Location
- 1111 Vine Street Lakewood Township, Ocean County, New Jersey 08701 United States
- 40°06′30″N 74°13′53″W﻿ / ﻿40.1084°N 74.2315°W

Information
- Type: Private High School, all-male Yeshiva
- Established: 2001
- NCES School ID: A0302157
- Faculty: 9.0 FTEs
- Grades: 9–12
- Enrollment: 145.0 (as of 2023–24)
- Student to teacher ratio: 16.1:1
- Affiliation: Orthodox Judaism

= Yeshiva Birchas Chaim =

Yeshiva in Ocean County, New Jersey, United States

Yeshiva Birchas Chaim is a Haredi Mesivta high school in Lakewood Township, New Jersey.

It was founded by Rabbi Shmuel Zalmen Stein in 2001, after his father, Rabbi Chaim Stein, asked him to open a branch of Telshe Yeshiva in Lakewood.

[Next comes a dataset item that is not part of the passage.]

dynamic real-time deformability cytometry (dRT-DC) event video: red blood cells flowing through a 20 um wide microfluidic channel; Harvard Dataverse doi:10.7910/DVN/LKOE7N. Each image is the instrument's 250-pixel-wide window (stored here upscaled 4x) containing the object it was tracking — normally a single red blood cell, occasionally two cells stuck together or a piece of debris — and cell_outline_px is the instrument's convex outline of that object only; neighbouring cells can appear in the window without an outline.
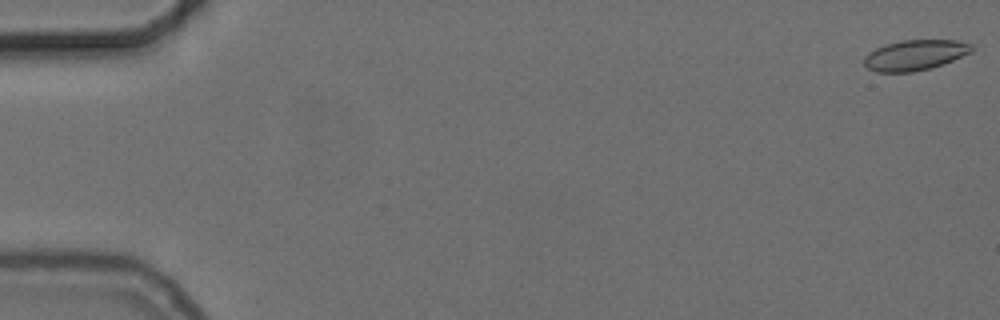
{"species": "common noctule bat (a hibernating species)", "species_latin": "Nyctalus noctula", "temperature_condition": "cold", "stored_images_in_passage": 56, "camera_frame_rate_fps": 3000, "um_per_image_px": 0.085, "animal": {"sex": "female", "body_mass_g": 24.6, "forearm_length_mm": 56.2}, "frame": {"image": 1, "passage_image": 1, "time_ms": 0.0, "image_size_px": [1000, 320], "cell_outline_px": [[976, 48], [972, 52], [932, 68], [912, 72], [876, 72], [868, 68], [864, 64], [864, 56], [868, 52], [876, 48], [900, 40], [956, 40], [972, 44]], "centroid_in_image_um": [77.79, 4.68], "position_along_channel_um": 7.2, "area_um2": 19.13}}
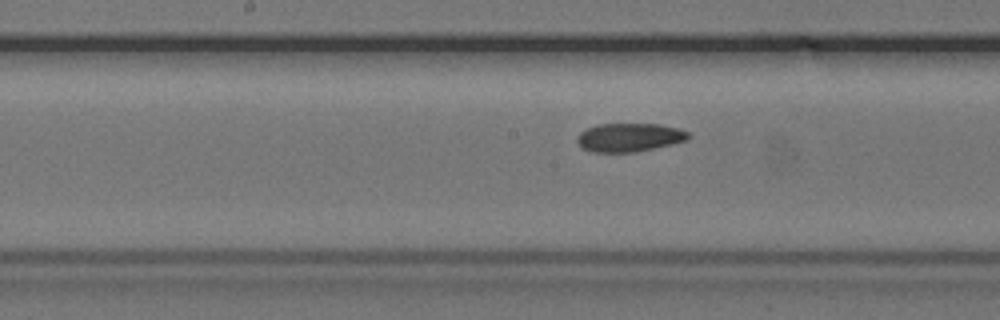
{"frame": {"image": 2, "passage_image": 29, "time_ms": 9.333, "image_size_px": [1000, 320], "cell_outline_px": [[692, 136], [688, 140], [636, 152], [592, 152], [580, 148], [576, 140], [576, 136], [580, 132], [596, 124], [660, 124], [680, 128], [688, 132]], "centroid_in_image_um": [53.48, 11.68], "position_along_channel_um": 194.7, "area_um2": 18.73}}
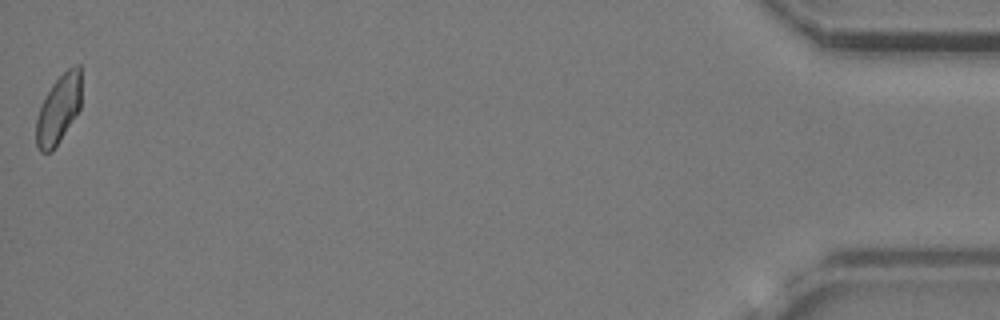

As of the 2023–24 school year, the school had an enrollment of 145 students and 9 classroom teachers (on an FTE basis), for a student–teacher ratio of 16.1:1. The school's student body was 100% (145) White.

== Curriculum ==

The curriculum focuses primarily on Talmudic texts and commentary. It also includes mussar Chumash, and Halachah.